Every line below should come back exactly as written, though the pictures stay out.

____________________

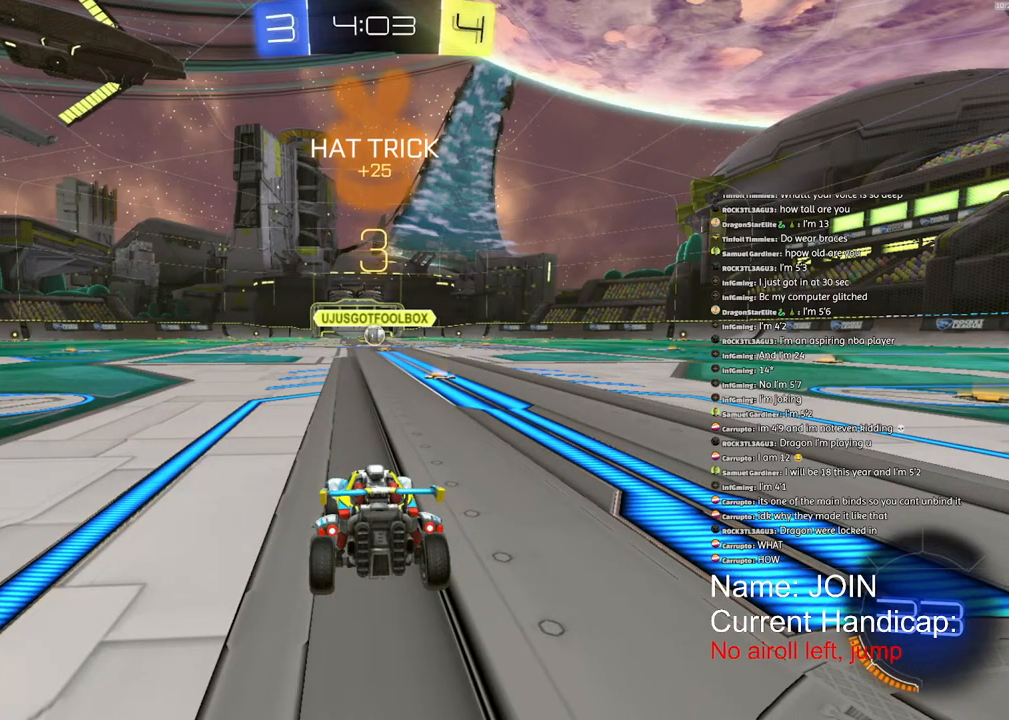
{"dt_ms": 500, "buttons": [], "left_stick": "center", "right_stick": "center", "events": [[267, "R1", "up"], [483, "R2", "up"]]}
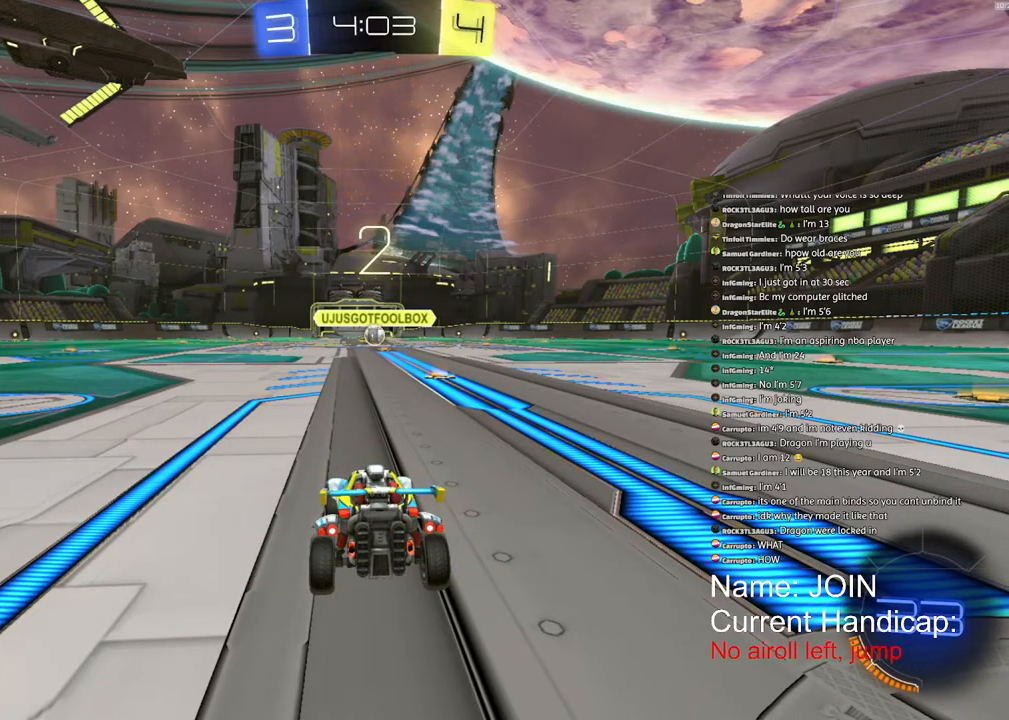
{"dt_ms": 500, "buttons": [], "left_stick": "center", "right_stick": "right", "events": [[300, "right_stick", "right"]]}
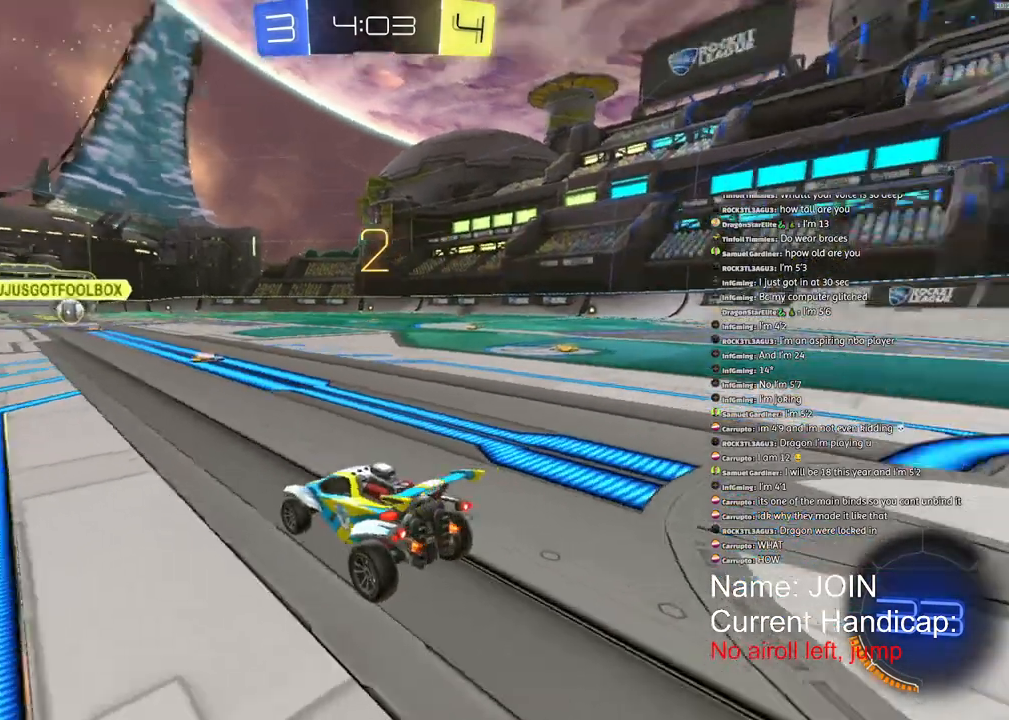
{"dt_ms": 500, "buttons": ["R1", "R2"], "left_stick": "center", "right_stick": "center", "events": [[33, "R2", "down"], [83, "R1", "down"], [233, "right_stick", "center"]]}
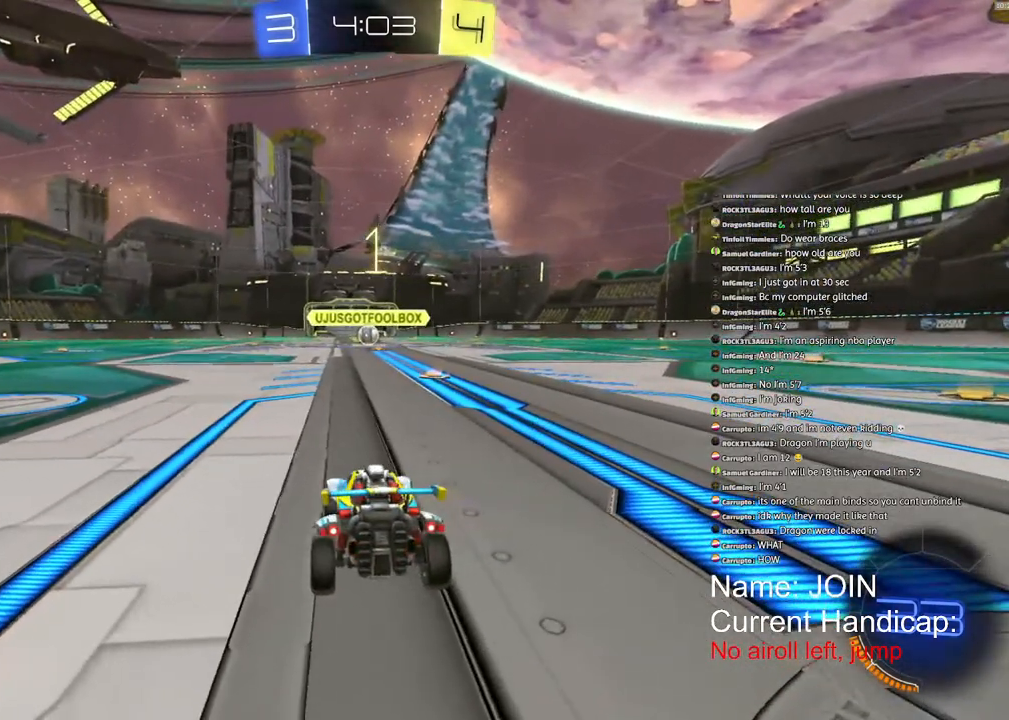
{"dt_ms": 500, "buttons": ["R1", "R2"], "left_stick": "center", "right_stick": "center", "events": []}
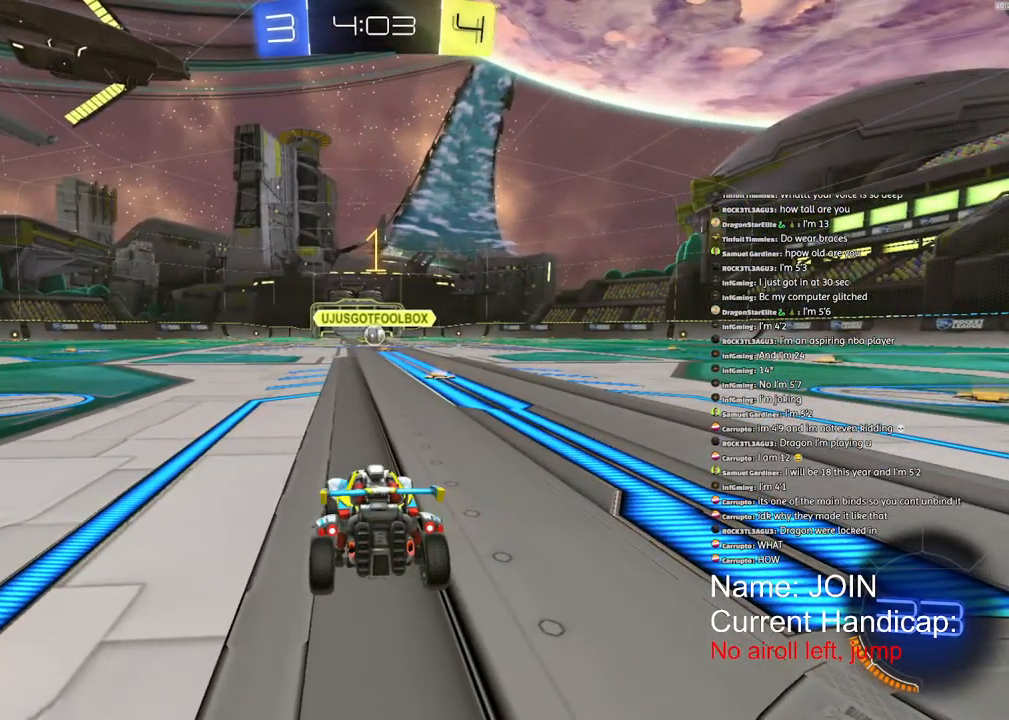
{"dt_ms": 500, "buttons": ["R1", "R2"], "left_stick": "center", "right_stick": "center", "events": [[317, "left_stick", "down-right"], [433, "left_stick", "center"]]}
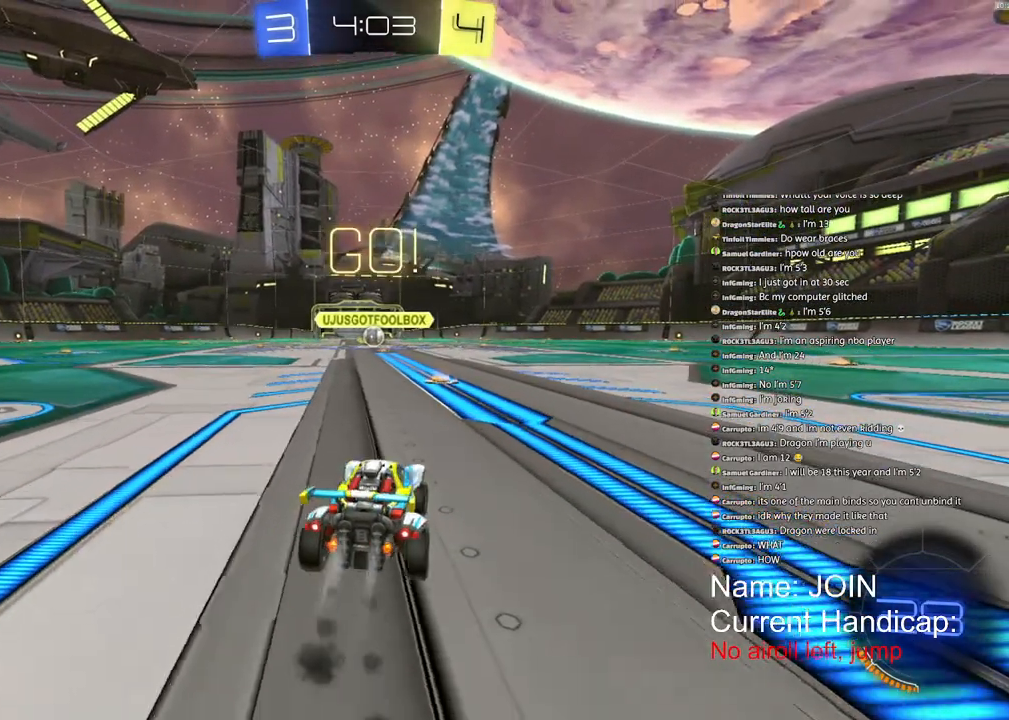
{"dt_ms": 500, "buttons": ["R1", "R2"], "left_stick": "center", "right_stick": "center", "events": []}
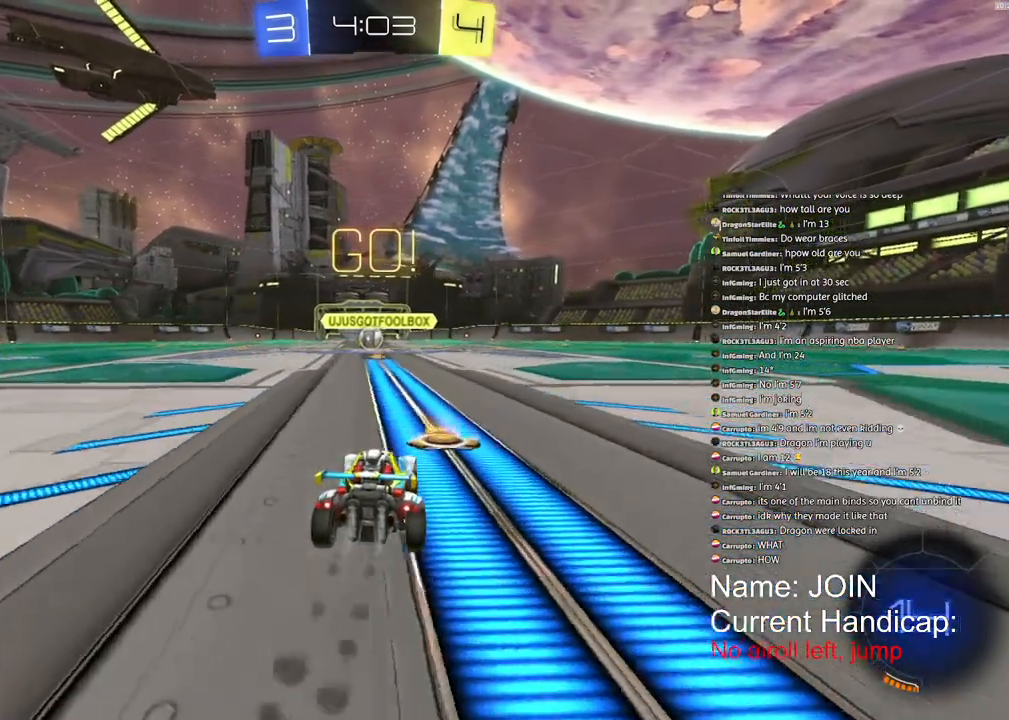
{"dt_ms": 500, "buttons": ["R1", "R2"], "left_stick": "center", "right_stick": "center", "events": [[383, "left_stick", "left"], [433, "left_stick", "center"]]}
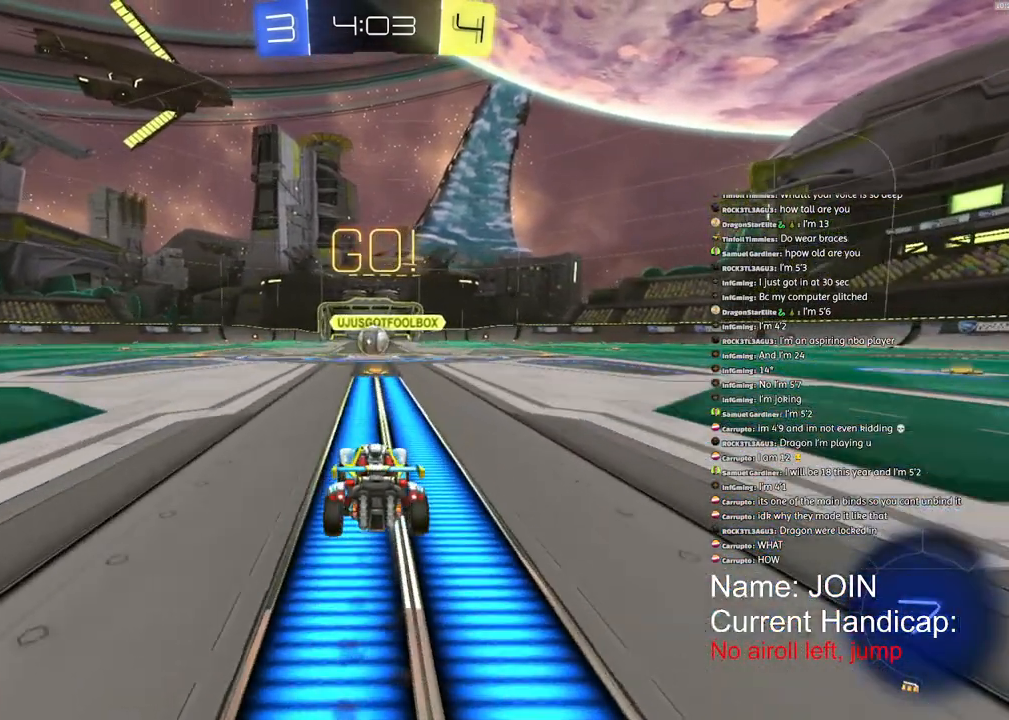
{"dt_ms": 500, "buttons": [], "left_stick": "center", "right_stick": "center", "events": [[133, "R1", "up"], [133, "R2", "up"], [317, "left_stick", "right"], [333, "L2", "down"], [400, "left_stick", "center"], [450, "L2", "up"]]}
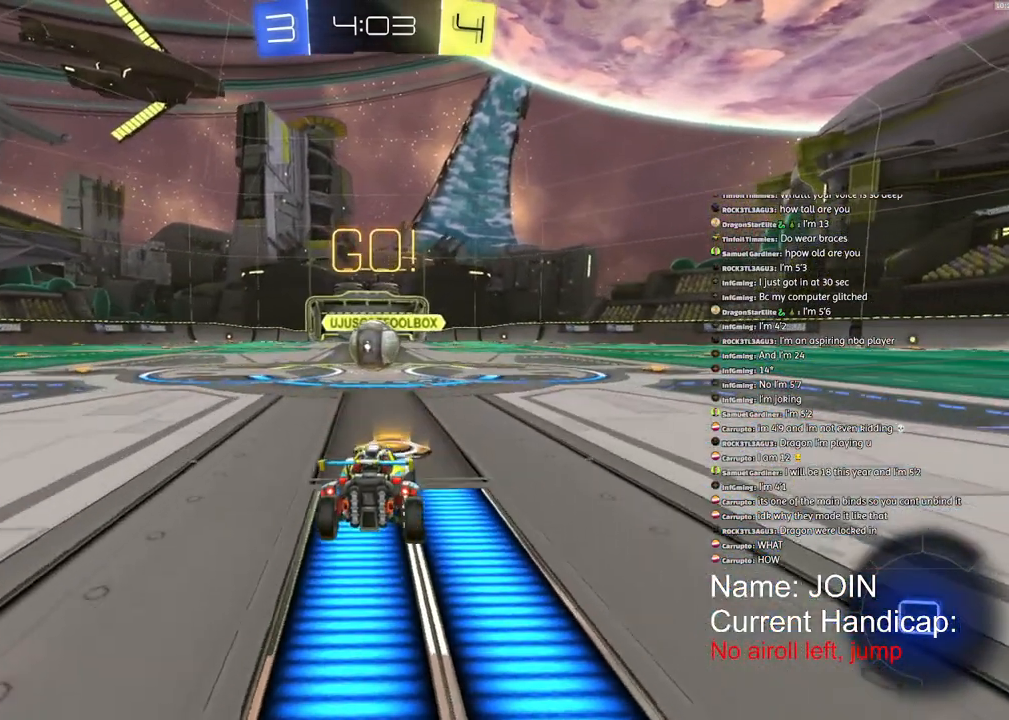
{"dt_ms": 500, "buttons": [], "left_stick": "center", "right_stick": "center", "events": []}
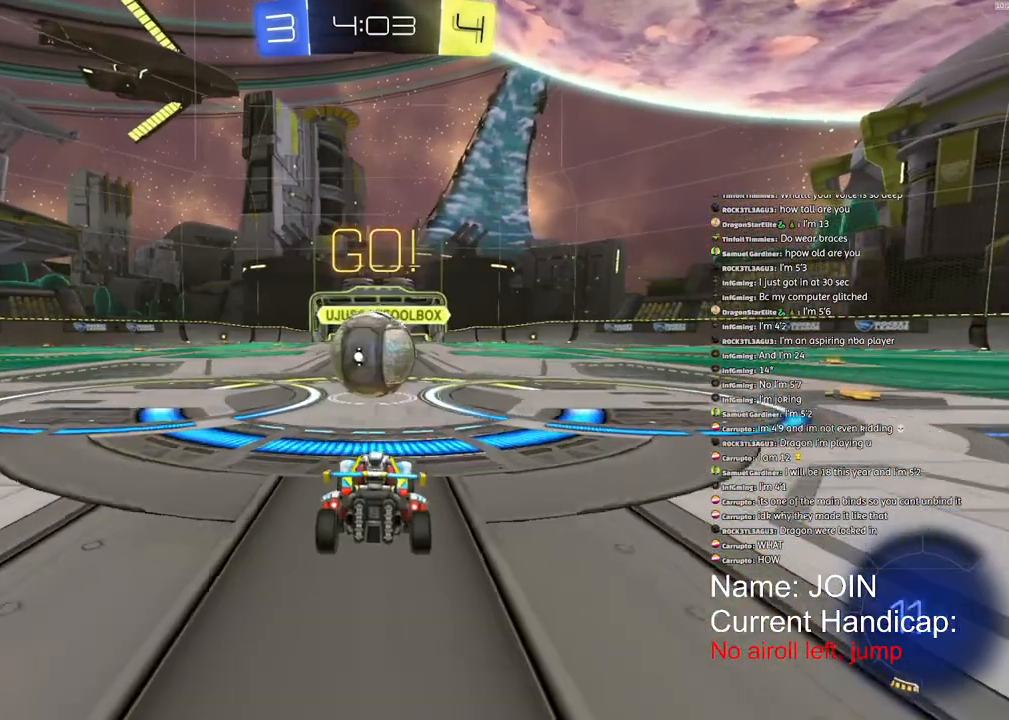
{"dt_ms": 500, "buttons": ["R1", "R2"], "left_stick": "right", "right_stick": "center", "events": [[133, "R1", "down"], [150, "R2", "down"], [267, "left_stick", "right"]]}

____________________

Problem solution -
{"dt_ms": 500, "buttons": [], "left_stick": "center", "right_stick": "center", "events": [[267, "R1", "up"], [483, "R2", "up"]]}
{"dt_ms": 500, "buttons": [], "left_stick": "center", "right_stick": "right", "events": [[300, "right_stick", "right"]]}
{"dt_ms": 500, "buttons": ["R1", "R2"], "left_stick": "center", "right_stick": "center", "events": [[33, "R2", "down"], [83, "R1", "down"], [233, "right_stick", "center"]]}
{"dt_ms": 500, "buttons": ["R1", "R2"], "left_stick": "center", "right_stick": "center", "events": []}
{"dt_ms": 500, "buttons": ["R1", "R2"], "left_stick": "center", "right_stick": "center", "events": [[317, "left_stick", "down-right"], [433, "left_stick", "center"]]}
{"dt_ms": 500, "buttons": ["R1", "R2"], "left_stick": "center", "right_stick": "center", "events": []}
{"dt_ms": 500, "buttons": ["R1", "R2"], "left_stick": "center", "right_stick": "center", "events": [[383, "left_stick", "left"], [433, "left_stick", "center"]]}
{"dt_ms": 500, "buttons": [], "left_stick": "center", "right_stick": "center", "events": [[133, "R1", "up"], [133, "R2", "up"], [317, "left_stick", "right"], [333, "L2", "down"], [400, "left_stick", "center"], [450, "L2", "up"]]}
{"dt_ms": 500, "buttons": [], "left_stick": "center", "right_stick": "center", "events": []}
{"dt_ms": 500, "buttons": ["R1", "R2"], "left_stick": "right", "right_stick": "center", "events": [[133, "R1", "down"], [150, "R2", "down"], [267, "left_stick", "right"]]}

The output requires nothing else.